Explore the material:
1. In the excerpt on competitive advantage and user testing, why did the team behind Variance Team Building create provisional personas? Answer in one to three sentences.
2. Which company does the excerpt on competitive advantage and user testing give as a prime example of value innovation?

Extract to read:
The other way of achieving a competitive advantage is through cost-leadership. To put it simply; making your product cheaper for the customer compared to your competition. Walmart has managed this well, as they have managed to stay in the game despite selling products at a price point compared to the competition. Through this tactic, they have raised their volume so high, that they will compensate their lower prices with it.
To gain the ultimate position in the markets, combining both differentiation and cost-leadership you gain what is called the value innovation. To get there you need to create a non-existing product with no previous competition that is also cheap for the customer. A prime example is Facebook. No such platform of its kind had existed, and it was and still is free for its users.
Testing UX could save a lot of time and money
Nowadays there are more than the two options, success or failure. There are tools and methods for removing risks and simultaneously reducing the costs, had the event of failure occur. And how is this done? User testing. Once more, rather than assuming a working product (as it works for use) it should be tested with non-biased users to gain actually viable data from the UX. Even often times the prototype doesn’t need to be fixed or molded in all, some fine-tuning may be essential for it to fit the market.
Airbnb has done this great. They offer a simple and straight forward interface on their platform for renting housing and they have given customers multiple options for filtering their needs based on price, house type, location, feedback, etc.
With Variance Team Building, we are also planning to use different filters to find the perfect match. The UX will play a big role in our competitive advantage. But to ensure there is an actual need for our ideas (like the filters or techniques to match people), before interviewing actual people, we created some provisional personas. In other words, we imagined a set of our possible customers. The more detailed we managed to create them, the smoother and better view we had for the actual customer profiles. We asked questions like: What is their name? How about their age, sex, education, and monthly salary? How do they spend their free time? What devices and platforms do they use?
And of course, every idea we are scrutinizing has more detailed questions built around it. Two questions are crucial however, be the idea whatever; “What are they trying to achieve” and “what motivates them”. Through these mini experimentations with the provisional personas and testing those hypotheses with the real customers, we are able to gain valuable data to support the actual need of the idea. It exists in users, not just in our own minds.
A very essential “task” to validate your idea is to observe your competition. It’s like peeling onions; the more layers you remove, the closer to the core you get. The deeper you go with this one, it is very likely you will find out that all your ideas and adaptions weren’t all that original as you may have thought. While it can be highly unpleasant to realize such points, it is truly essential for you to find out what is your niche. A couple of useful tactics to look for from your competitors are when and how they were funded and how much traffic do they get from using different sorts of free services (e.g. Alexa). These might give you some vital insights on how or how not to go on about with such strategies yourself.
Levy, J. 2015. UX Strategy: How to Devise Innovative Digital Products that People Want. O’Reilly Media.

Input data:
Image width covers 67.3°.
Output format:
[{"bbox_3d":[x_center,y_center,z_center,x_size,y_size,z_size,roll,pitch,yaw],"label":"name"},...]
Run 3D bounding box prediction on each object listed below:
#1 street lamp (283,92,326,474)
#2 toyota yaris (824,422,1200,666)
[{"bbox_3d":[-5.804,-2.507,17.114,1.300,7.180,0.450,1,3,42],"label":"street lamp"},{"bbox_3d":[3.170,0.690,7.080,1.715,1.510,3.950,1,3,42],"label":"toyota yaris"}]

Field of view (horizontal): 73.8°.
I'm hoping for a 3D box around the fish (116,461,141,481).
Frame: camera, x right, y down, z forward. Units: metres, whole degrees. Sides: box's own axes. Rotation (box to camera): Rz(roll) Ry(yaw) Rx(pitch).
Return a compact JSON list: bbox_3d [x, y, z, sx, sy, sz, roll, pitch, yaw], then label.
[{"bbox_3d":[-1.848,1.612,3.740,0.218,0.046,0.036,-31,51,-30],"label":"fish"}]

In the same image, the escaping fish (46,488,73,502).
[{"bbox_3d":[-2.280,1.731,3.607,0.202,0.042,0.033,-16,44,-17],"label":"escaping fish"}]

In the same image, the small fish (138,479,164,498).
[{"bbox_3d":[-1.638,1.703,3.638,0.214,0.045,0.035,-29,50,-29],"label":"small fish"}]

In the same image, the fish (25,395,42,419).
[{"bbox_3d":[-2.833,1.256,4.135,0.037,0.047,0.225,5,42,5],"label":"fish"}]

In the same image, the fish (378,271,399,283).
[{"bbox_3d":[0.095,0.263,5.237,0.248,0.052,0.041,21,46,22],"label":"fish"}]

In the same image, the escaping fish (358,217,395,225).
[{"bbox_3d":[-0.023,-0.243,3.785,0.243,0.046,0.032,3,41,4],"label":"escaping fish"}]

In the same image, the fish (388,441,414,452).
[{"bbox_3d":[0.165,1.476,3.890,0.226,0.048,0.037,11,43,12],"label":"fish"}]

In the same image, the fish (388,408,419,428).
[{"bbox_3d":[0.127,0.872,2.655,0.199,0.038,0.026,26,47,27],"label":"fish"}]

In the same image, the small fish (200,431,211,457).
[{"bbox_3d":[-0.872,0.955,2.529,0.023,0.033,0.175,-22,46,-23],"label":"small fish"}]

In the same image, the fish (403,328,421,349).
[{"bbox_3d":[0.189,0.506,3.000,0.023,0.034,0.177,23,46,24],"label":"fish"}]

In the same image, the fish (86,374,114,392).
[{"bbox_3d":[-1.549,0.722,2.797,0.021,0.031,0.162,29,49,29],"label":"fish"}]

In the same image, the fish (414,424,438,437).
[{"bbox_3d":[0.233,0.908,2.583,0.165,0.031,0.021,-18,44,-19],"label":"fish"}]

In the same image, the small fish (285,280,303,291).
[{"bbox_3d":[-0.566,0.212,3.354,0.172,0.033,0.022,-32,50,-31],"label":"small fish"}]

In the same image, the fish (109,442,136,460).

Responses by item number:
1. They created provisional personas to make sure there was an actual need for their ideas, such as the filters or techniques for matching people, before interviewing real people. The more detailed the personas were, the clearer their view of the actual customer profiles became.

2. Facebook.